ANA … 国内線は一部の路線で増便・期間運行・減便・運休を行う。国際線は羽田~ミュンヘン線・羽田~ブリュッセル線(定期運航)が再開し、ウィンタースケジュールから成田~パース線が再開する。また、暫定的に成田発着だったシアトル・ワシントンDC・ヒューストン・バンクーバー路線を羽田発着に変更する。中国メインランド路線は全路線調整中で別途通知(深圳路線は羽田→成田発着に変更)
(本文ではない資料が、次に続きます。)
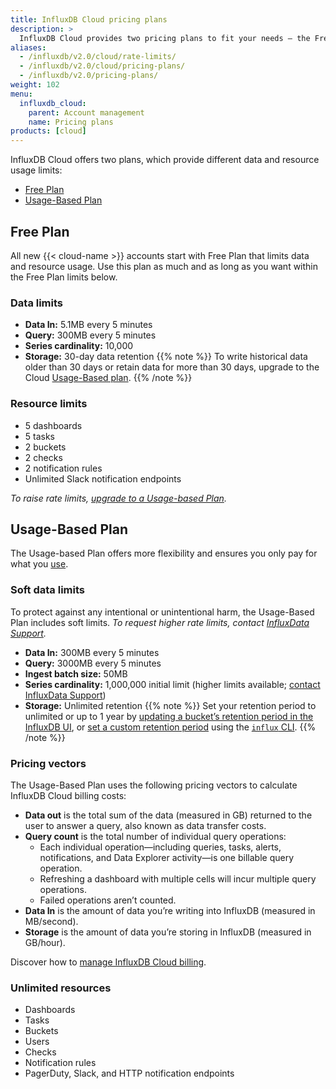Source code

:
 ```yaml
---
title: InfluxDB Cloud pricing plans
description: >
  InfluxDB Cloud provides two pricing plans to fit your needs – the Free Plan and the Usage-based Plan.
aliases:
  - /influxdb/v2.0/cloud/rate-limits/
  - /influxdb/v2.0/cloud/pricing-plans/
  - /influxdb/v2.0/pricing-plans/
weight: 102
menu:
  influxdb_cloud:
    parent: Account management
    name: Pricing plans
products: [cloud]
---
```


InfluxDB Cloud offers two plans, which provide different data and resource usage limits:

- [Free Plan](#free-plan)
- [Usage-Based Plan](#usage-based-plan)

<!--To estimate your projected usage costs, use the [InfluxDB Cloud pricing calculator](/influxdb/cloud/account-management/pricing-calculator/). -->

## Free Plan

All new {{< cloud-name >}} accounts start with Free Plan that limits data and resource usage.
Use this plan as much and as long as you want within the Free Plan limits below.

### Data limits

- **Data In:** 5.1MB every 5 minutes
- **Query:** 300MB every 5 minutes
- **Series cardinality:** 10,000
- **Storage:** 30-day data retention
{{% note %}}
To write historical data older than 30 days or retain data for more than 30 days, upgrade to the Cloud [Usage-Based plan](/influxdb/cloud/account-management/pricing-plans/#usage-based-plan).
{{% /note %}}

### Resource limits

  - 5 dashboards
  - 5 tasks
  - 2 buckets
  - 2 checks
  - 2 notification rules
  - Unlimited Slack notification endpoints

_To raise rate limits, [upgrade to a Usage-based Plan](/influxdb/cloud/account-management/billing/#upgrade-to-usage-based-plan)._

## Usage-Based Plan

The Usage-based Plan offers more flexibility and ensures you only pay for what you [use](/influxdb/cloud/account-management/data-usage/).

### Soft data limits

To protect against any intentional or unintentional harm, the Usage-Based Plan includes soft limits.
_To request higher rate limits, contact [InfluxData Support](mailto:support@influxdata.com)._

- **Data In:** 300MB every 5 minutes
- **Query:** 3000MB every 5 minutes
- **Ingest batch size:** 50MB
- **Series cardinality:** 1,000,000 initial limit (higher limits available; [contact InfluxData Support](mailto:support@influxdata.com))
- **Storage:** Unlimited retention
{{% note %}}
Set your retention period to unlimited or up to 1 year by [updating a bucket’s retention period in the InfluxDB UI](/influxdb/cloud/organizations/buckets/update-bucket/#update-a-buckets-retention-period-in-the-influxdb-ui), or [set a custom retention period](/influxdb/cloud/organizations/buckets/update-bucket/#update-a-buckets-retention-period) using the [`influx` CLI](influxdb/cloud/reference/cli/influx/).
{{% /note %}}

### Pricing vectors

The Usage-Based Plan uses the following pricing vectors to calculate InfluxDB Cloud billing costs:

- **Data out** is the total sum of the data (measured in GB) returned to the user to answer a query, also known as data transfer costs.
- **Query count** is the total number of individual query operations:
   - Each individual operation—including queries, tasks, alerts, notifications, and Data Explorer activity—is one billable query operation.
   - Refreshing a dashboard with multiple cells will incur multiple query operations.
   - Failed operations aren’t counted.
- **Data In** is the amount of data you’re writing into InfluxDB (measured in MB/second).
- **Storage** is the amount of data you’re storing in InfluxDB (measured in GB/hour).

Discover how to [manage InfluxDB Cloud billing](/influxdb/cloud/account-management/billing/).

### Unlimited resources

  - Dashboards
  - Tasks
  - Buckets
  - Users
  - Checks
  - Notification rules
  - PagerDuty, Slack, and HTTP notification endpoints
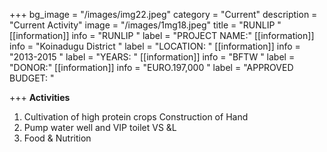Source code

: +++
bg_image = "/images/img22.jpeg"
category = "Current"
description = "Current Activity"
image = "/images/1mg18.jpeg"
title = "RUNLIP "
[[information]]
info = "RUNLIP "
label = "PROJECT NAME:"
[[information]]
info = "Koinadugu District "
label = "LOCATION: "
[[information]]
info = "2013-2015 "
label = "YEARS: "
[[information]]
info = "BFTW  "
label = "DONOR:"
[[information]]
info = "EURO.197,000 "
label = "APPROVED BUDGET: "

+++
**Activities**

1. Cultivation of high protein crops Construction of Hand 
2. Pump water well and VIP toilet VS &L
3. Food & Nutrition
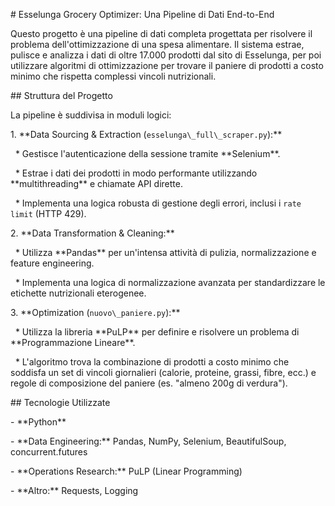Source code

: \# Esselunga Grocery Optimizer: Una Pipeline di Dati End-to-End



Questo progetto è una pipeline di dati completa progettata per risolvere il problema dell'ottimizzazione di una spesa alimentare. Il sistema estrae, pulisce e analizza i dati di oltre 17.000 prodotti dal sito di Esselunga, per poi utilizzare algoritmi di ottimizzazione per trovare il paniere di prodotti a costo minimo che rispetta complessi vincoli nutrizionali.



\## Struttura del Progetto



La pipeline è suddivisa in moduli logici:



1\.  \*\*Data Sourcing \& Extraction (`esselunga\_full\_scraper.py`):\*\*

&nbsp;   \*   Gestisce l'autenticazione della sessione tramite \*\*Selenium\*\*.

&nbsp;   \*   Estrae i dati dei prodotti in modo performante utilizzando \*\*multithreading\*\* e chiamate API dirette.

&nbsp;   \*   Implementa una logica robusta di gestione degli errori, inclusi i `rate limit` (HTTP 429).



2\.  \*\*Data Transformation \& Cleaning:\*\*

&nbsp;   \*   Utilizza \*\*Pandas\*\* per un'intensa attività di pulizia, normalizzazione e feature engineering.

&nbsp;   \*   Implementa una logica di normalizzazione avanzata per standardizzare le etichette nutrizionali eterogenee.



3\.  \*\*Optimization (`nuovo\_paniere.py`):\*\*

&nbsp;   \*   Utilizza la libreria \*\*PuLP\*\* per definire e risolvere un problema di \*\*Programmazione Lineare\*\*.

&nbsp;   \*   L'algoritmo trova la combinazione di prodotti a costo minimo che soddisfa un set di vincoli giornalieri (calorie, proteine, grassi, fibre, ecc.) e regole di composizione del paniere (es. "almeno 200g di verdura").



\## Tecnologie Utilizzate

\- \*\*Python\*\*

\- \*\*Data Engineering:\*\* Pandas, NumPy, Selenium, BeautifulSoup, concurrent.futures

\- \*\*Operations Research:\*\* PuLP (Linear Programming)

\- \*\*Altro:\*\* Requests, Logging

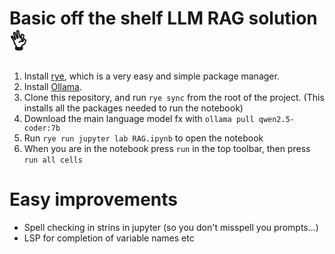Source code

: # Basic off the shelf LLM RAG solution 👌
1. Install [rye](https://rye.astral.sh/), which is a very easy and simple package manager.
2. Install [Ollama](https://ollama.com/download).
2. Clone this repository, and run `rye sync` from the root of the project. (This installs all the packages needed to run the notebook)
3. Download the main language model fx with `ollama pull qwen2.5-coder:7b`
4. Run `rye run jupyter lab RAG.ipynb` to open the notebook
5. When you are in the notebook press `run` in the top toolbar, then press `run all cells`

# Easy improvements
- Spell checking in strins in jupyter (so you don't misspell you prompts...)
- LSP for completion of variable names etc
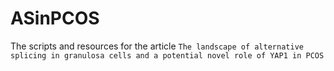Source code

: # ASinPCOS
The scripts and resources for the article `The landscape of alternative splicing in granulosa cells and a potential novel role of YAP1 in PCOS`

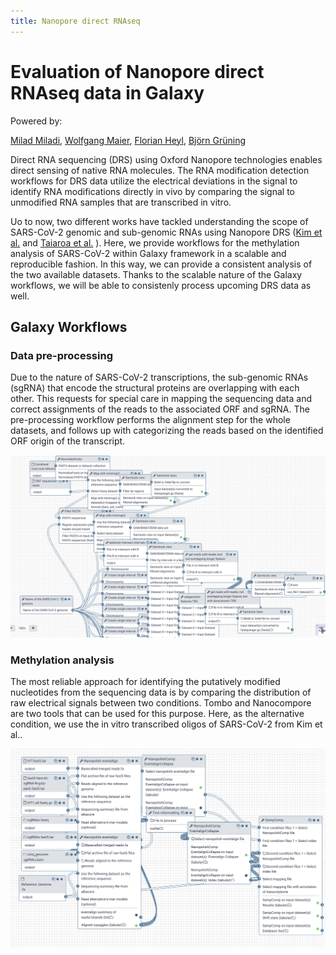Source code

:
 ```yaml
---
title: Nanopore direct RNAseq
---
```

# Evaluation of Nanopore direct RNAseq data in Galaxy

Powered by: <FlatShield label="usegalaxy" message="eu" href="https://usegalaxy.eu"/>

[Milad Miladi](https://github.com/mmiladi),
[Wolfgang Maier](https://github.com/wm75),
[Florian Heyl](https://github.com/heylf),
[Björn Grüning](https://github.com/bgruening)

Direct RNA sequencing  (DRS) using Oxford Nanopore technologies enables direct sensing of native RNA molecules. The RNA modification detection workflows for DRS data utilize the electrical deviations in the signal to identify RNA modifications directly in vivo by comparing the signal  to unmodified  RNA samples that are transcribed in vitro.

Uo to now, two different works have tackled understanding the scope of SARS-CoV-2 genomic and sub-genomic RNAs using Nanopore DRS ([Kim et al.](https://doi.org/10.1016/j.cell.2020.04.011) and [Taiaroa et al.](https://doi.org/10.1101/2020.03.05.976167) ). Here, we provide workflows for the methylation analysis of SARS-CoV-2 within Galaxy framework in a scalable and reproducible fashion. In this way, we can provide a consistent analysis of the two available datasets. Thanks to the scalable nature of the Galaxy workflows, we will be able to consistenly process upcoming DRS data as well.

## Galaxy Workflows


### Data pre-processing
Due to the nature of SARS-CoV-2 transcriptions, the sub-genomic RNAs (sgRNA) that encode the structural proteins are overlapping with each other. This requests for special care in mapping the sequencing data and correct assignments of the reads to the associated ORF and sgRNA. The pre-processing workflow performs the alignment step for the whole datasets, and follows up with categorizing the reads based on the identified ORF origin of the transcript.  

![A snapshot of pre-processing workflow for analyzing DRS SARS-CoV-2 data in Galaxy.](preprocessing-snapshot.png)

### Methylation analysis

The most reliable approach for identifying the putatively modified nucleotides from the sequencing data is by comparing the distribution of raw electrical signals between two conditions. Tombo and Nanocompore are two tools that can be used for this purpose. Here, as the alternative condition, we use the in vitro transcribed oligos of SARS-CoV-2 from Kim et al..

![A snapshot of methylation analysis workflow for analyzing DRS SARS-CoV-2 data in Galaxy.](methylation-snapshot.png)




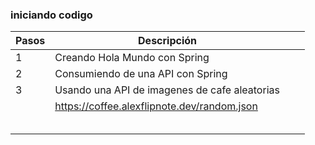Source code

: ### iniciando codigo


| Pasos | Descripción                                   |   |   |
|-------|-----------------------------------------------|---|---|
| 1     | Creando Hola Mundo con Spring                 |   |   |
| 2     | Consumiendo de una API con Spring             |   |   |
| 3     | Usando una API de imagenes de cafe aleatorias |   |   |
|       | https://coffee.alexflipnote.dev/random.json                                              |   |   |
|       |                                               |   |   |
|       |                                               |   |   |
|       |                                               |   |   |
|       |                                               |   |   |
|       |                                               |   |   |
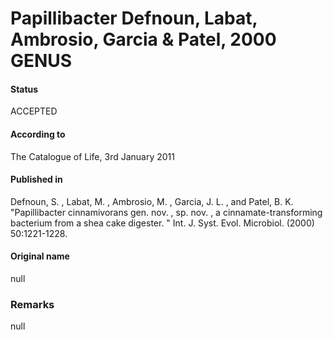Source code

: # Papillibacter Defnoun, Labat, Ambrosio, Garcia & Patel, 2000 GENUS

#### Status
ACCEPTED

#### According to
The Catalogue of Life, 3rd January 2011

#### Published in
Defnoun, S. , Labat, M. , Ambrosio, M. , Garcia, J. L. , and Patel, B. K. "Papillibacter cinnamivorans gen. nov. , sp. nov. , a cinnamate-transforming bacterium from a shea cake digester. " Int. J. Syst. Evol. Microbiol. (2000) 50:1221-1228.

#### Original name
null

### Remarks
null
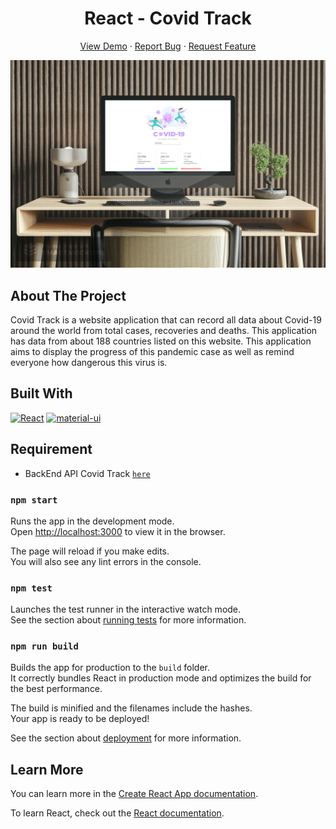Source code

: <h1 align='center'>React - Covid Track</h1>
  <p align="center">
    <a href="https://covidtrackworld.netlify.app/">View Demo</a>
    ·
    <a href="https://github.com/Faishalrmdhn/bug/issues">Report Bug</a>
    ·
    <a href="https://github.com/Faishalrmdhn/issues">Request Feature</a>
  </p>

![Image Banner](https://raw.githubusercontent.com/Faishalrmdhn/Covid-Track/master/covidTrack.jpg)

## About The Project

Covid Track is a website application that can record all data about Covid-19 around the world from total cases, recoveries and deaths. This application has data from about 188 countries listed on this website. This application aims to display the progress of this pandemic case as well as remind everyone how dangerous this virus is.

## Built With

[![React](https://img.shields.io/badge/React-v16.13.1-blue)](https://reactjs.org/docs/getting-started.html)
[![material-ui](https://img.shields.io/badge/MaterialUi-v4.11.0-green)](https://material-ui.com/)

## Requirement

- BackEnd API Covid Track [`here`](https://covid.mathdro.id/api/)

### `npm start`

Runs the app in the development mode.<br />
Open [http://localhost:3000](http://localhost:3000) to view it in the browser.

The page will reload if you make edits.<br />
You will also see any lint errors in the console.

### `npm test`

Launches the test runner in the interactive watch mode.<br />
See the section about [running tests](https://facebook.github.io/create-react-app/docs/running-tests) for more information.

### `npm run build`

Builds the app for production to the `build` folder.<br />
It correctly bundles React in production mode and optimizes the build for the best performance.

The build is minified and the filenames include the hashes.<br />
Your app is ready to be deployed!

See the section about [deployment](https://facebook.github.io/create-react-app/docs/deployment) for more information.

## Learn More

You can learn more in the [Create React App documentation](https://facebook.github.io/create-react-app/docs/getting-started).

To learn React, check out the [React documentation](https://reactjs.org/).
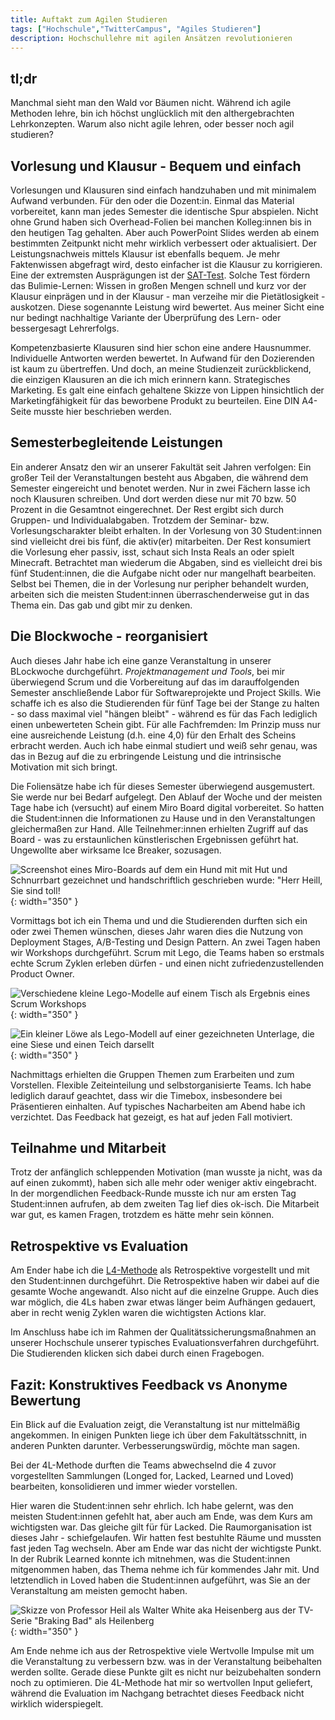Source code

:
 ```yaml
---
title: Auftakt zum Agilen Studieren
tags: ["Hochschule","TwitterCampus", "Agiles Studieren"]
description: Hochschullehre mit agilen Ansätzen revolutionieren
---
```


## tl;dr

Manchmal sieht man den Wald vor Bäumen nicht. Während ich agile Methoden lehre, bin ich höchst unglücklich mit den althergebrachten Lehrkonzepten. Warum also nicht agile lehren, oder besser noch agil studieren?

## Vorlesung und Klausur - Bequem und einfach

Vorlesungen und Klausuren sind einfach handzuhaben und mit minimalem Aufwand verbunden. Für den oder die Dozent:in. Einmal das Material vorbereitet, kann man jedes Semester die identische Spur abspielen. Nicht ohne Grund haben sich Overhead-Folien bei manchen Kolleg:innen bis in den heutigen Tag gehalten. Aber auch PowerPoint Slides werden ab einem bestimmten Zeitpunkt nicht mehr wirklich verbessert oder aktualisiert. Der Leistungsnachweis mittels Klausur ist ebenfalls bequem. Je mehr Faktenwissen abgefragt wird, desto einfacher ist die Klausur zu korrigieren. Eine der extremsten Ausprägungen ist der [SAT-Test](https://de.wikipedia.org/wiki/SAT_(Test)). Solche Test fördern das Bulimie-Lernen: Wissen in großen Mengen schnell und kurz vor der Klausur einprägen und in der Klausur - man verzeihe mir die Pietätlosigkeit - auskotzen. Diese sogenannte Leistung wird bewertet. Aus meiner Sicht eine nur bedingt nachhaltige Variante der Überprüfung des Lern- oder bessergesagt Lehrerfolgs. 

Kompetenzbasierte Klausuren sind hier schon eine andere Hausnummer. Individuelle Antworten werden bewertet. In Aufwand für den Dozierenden ist kaum zu übertreffen. Und doch, an meine Studienzeit zurückblickend, die einzigen Klausuren an die ich mich erinnern kann. Strategisches Marketing. Es galt eine einfach gehaltene Skizze von Lippen hinsichtlich der Marketingfähigkeit für das beworbene Produkt zu beurteilen. Eine DIN A4-Seite musste hier beschrieben werden.

## Semesterbegleitende Leistungen

Ein anderer Ansatz den wir an unserer Fakultät seit Jahren verfolgen: Ein großer Teil der Veranstaltungen besteht aus Abgaben, die während dem Semester eingereicht und benotet werden. Nur in zwei Fächern lasse ich noch Klausuren schreiben. Und dort werden diese nur mit 70 bzw. 50 Prozent in die Gesamtnot eingerechnet. Der Rest ergibt sich durch Gruppen- und Individualabgaben. Trotzdem der Seminar- bzw. Vorlesungscharakter bleibt erhalten. In der Vorlesung von 30 Student:innen sind vielleicht drei bis fünf, die aktiv(er) mitarbeiten. Der Rest konsumiert die Vorlesung eher passiv, isst, schaut sich Insta Reals an oder spielt Minecraft. Betrachtet man wiederum die Abgaben, sind es vielleicht drei bis fünf Student:innen, die die Aufgabe nicht oder nur mangelhaft bearbeiten. Selbst bei Themen, die in der Vorlesung nur peripher behandelt wurden, arbeiten sich die meisten Student:innen überraschenderweise gut in das Thema ein. Das gab und gibt mir zu denken. 

## Die Blockwoche - reorganisiert 

Auch dieses Jahr habe ich eine ganze Veranstaltung in unserer BLockwoche durchgeführt. *Projektmanagement und Tools*, bei mir überwiegend Scrum und die Vorbereitung auf das im darauffolgenden Semester anschließende Labor für Softwareprojekte und Project Skills. Wie schaffe ich es also die Studierenden für fünf Tage bei der Stange zu halten - so dass maximal viel "hängen bleibt" - während es für das Fach lediglich einen unbewerteten Schein gibt. Für alle Fachfremden: Im Prinzip muss nur eine ausreichende Leistung (d.h. eine 4,0) für den Erhalt des Scheins erbracht werden. Auch ich habe einmal studiert und weiß sehr genau, was das in Bezug auf die zu erbringende Leistung und die intrinsische Motivation mit sich bringt. 

Die Foliensätze habe ich für dieses Semester überwiegend ausgemustert. Sie werde nur bei Bedarf aufgelegt. Den Ablauf der Woche und der meisten Tage habe ich (versucht) auf einem Miro Board digital vorbereitet. So hatten die Student:innen die Informationen zu Hause und in den Veranstaltungen gleichermaßen zur Hand. Alle Teilnehmer:innen erhielten Zugriff auf das Board - was zu erstaunlichen künstlerischen Ergebnissen geführt hat. Ungewollte aber wirksame Ice Breaker, sozusagen. 

![Screenshot eines Miro-Boards auf dem ein Hund mit mit Hut und Schnurrbart gezeichnet und handschriftlich geschrieben wurde: "Herr Heill, Sie sind toll!](../assets/img/miro.jpg){: width="350" }


Vormittags bot ich ein Thema und und die Studierenden durften sich ein oder zwei Themen wünschen, dieses Jahr waren dies die Nutzung von Deployment Stages, A/B-Testing und Design Pattern. An zwei Tagen haben wir Workshops durchgeführt. Scrum mit Lego, die Teams haben so erstmals echte Scrum Zyklen erleben dürfen - und einen nicht zufriedenzustellenden Product Owner. 

![Verschiedene kleine Lego-Modelle auf einem Tisch als Ergebnis eines Scrum Workshops](../assets/img/lego_workshop.jpg){: width="350" }


![Ein kleiner Löwe als Lego-Modell auf einer gezeichneten Unterlage, die eine Siese und einen Teich darsellt](../assets/img/lego_workshop_lion.jpg){: width="350" }

Nachmittags erhielten die Gruppen Themen zum Erarbeiten und zum Vorstellen. Flexible Zeiteinteilung und selbstorganisierte Teams. Ich habe lediglich darauf geachtet, dass wir die Timebox, insbesondere bei Präsentieren einhalten. Auf typisches Nacharbeiten am Abend habe ich verzichtet. Das Feedback hat gezeigt, es hat auf jeden Fall motiviert. 

## Teilnahme und Mitarbeit

Trotz der anfänglich schleppenden Motivation (man wusste ja nicht, was da auf einen zukommt), haben sich alle mehr oder weniger aktiv eingebracht. In der morgendlichen Feedback-Runde musste ich nur am ersten Tag Student:innen aufrufen, ab dem zweiten Tag lief dies ok-isch. Die Mitarbeit war gut, es kamen Fragen, trotzdem es hätte mehr sein können.

## Retrospektive vs Evaluation 

Am Ender habe ich die [L4-Methode](https://www.atlassian.com/team-playbook/plays/4-ls-retrospective-technique) als Retrospektive vorgestellt und mit den Student:innen durchgeführt. Die Retrospektive haben wir dabei auf die gesamte Woche angewandt. Also nicht auf die einzelne Gruppe. Auch dies war möglich, die 4Ls haben zwar etwas länger beim Aufhängen gedauert, aber in recht wenig Zyklen waren die wichtigsten Actions klar. 

Im Anschluss habe ich im Rahmen der Qualitätssicherungsmaßnahmen an unserer Hochschule unserer typisches Evaluationsverfahren durchgeführt. Die Studierenden klicken sich dabei durch einen Fragebogen. 

## Fazit: Konstruktives Feedback vs Anonyme Bewertung 

Ein Blick auf die Evaluation zeigt, die Veranstaltung ist nur mittelmäßig angekommen. In einigen Punkten liege ich über dem Fakultätsschnitt, in anderen Punkten darunter. Verbesserungswürdig, möchte man sagen. 

Bei der 4L-Methode durften die Teams abwechselnd die 4 zuvor vorgestellten Sammlungen (Longed for, Lacked, Learned und Loved) bearbeiten, konsolidieren und immer wieder vorstellen.

Hier waren die Student:innen sehr ehrlich. Ich habe gelernt, was den meisten Student:innen gefehlt hat, aber auch am Ende, was dem Kurs am wichtigsten war. Das gleiche gilt für für Lacked. Die Raumorganisation ist dieses Jahr - schiefgelaufen. Wir hatten fest bestuhlte Räume und mussten fast jeden Tag wechseln. Aber am Ende war das nicht der wichtigste Punkt. In der Rubrik Learned konnte ich mitnehmen, was die Student:innen mitgenommen haben, das Thema nehme ich für kommendes Jahr mit. Und letztendlich in Loved haben die Student:innen aufgeführt, was Sie an der Veranstaltung am meisten gemocht haben. 

![Skizze von Professor Heil als Walter White aka Heisenberg aus der TV-Serie "Braking Bad" als Heilenberg](../assets/img/heilenberg_1000px.jpg){: width="350" }

Am Ende nehme ich aus der Retrospektive viele Wertvolle Impulse mit um die Veranstaltung zu verbessern bzw. was in der Veranstaltung beibehalten werden sollte. Gerade diese Punkte gilt es nicht nur beizubehalten sondern noch zu optimieren. Die 4L-Methode hat mir so wertvollen Input geliefert, während die Evaluation im Nachgang betrachtet dieses Feedback nicht wirklich widerspiegelt.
JAL … 国内線のみの発表。B777-200ERが全機退役する(詳細は後日通知)。一部の路線で増便・減便・運休を行う。JTAの関空~宮古線は通年運航になる。また、JALの羽田~小松・岡山路線の一部便で、共同引き受けによる運航をおこなう(JAL便名)。HACは4機目のATR42-600を導入する。国際線はリリースがないが、A350-1000導入と絡めた発表になるのかも知れない。
《What's New》
15日 台湾民進党 頼 清徳副総統を新主席に選出
16日 れいわ新選組 水道橋博士氏 参議院議員辞職
17日 ウクライナへのODA 返済期限延期 政府決定
今日は阪神・淡路大震災から28年でした。私としては、犠牲となられた方々のご冥福を改めてお祈りする、としか言えない。この震災もまた、兵庫県の鉄道を中心とした交通網に、直接の被害だけでなく、ダイヤや営業政策など、現在に至るまでの多大な影響を与えているのは間違いないと思う。
ネパールの旅客機墜落事故は、今の時点では何とも言えないと思う。元々気象条件などが影響して事故が多い国とされているが、映像を見た限りでは真昼間の快晴で、しかも地形が険しいとかいう感じには見えなかった。事故現場近くの空港は最近開港したらしいが、何か影響を与えているのか。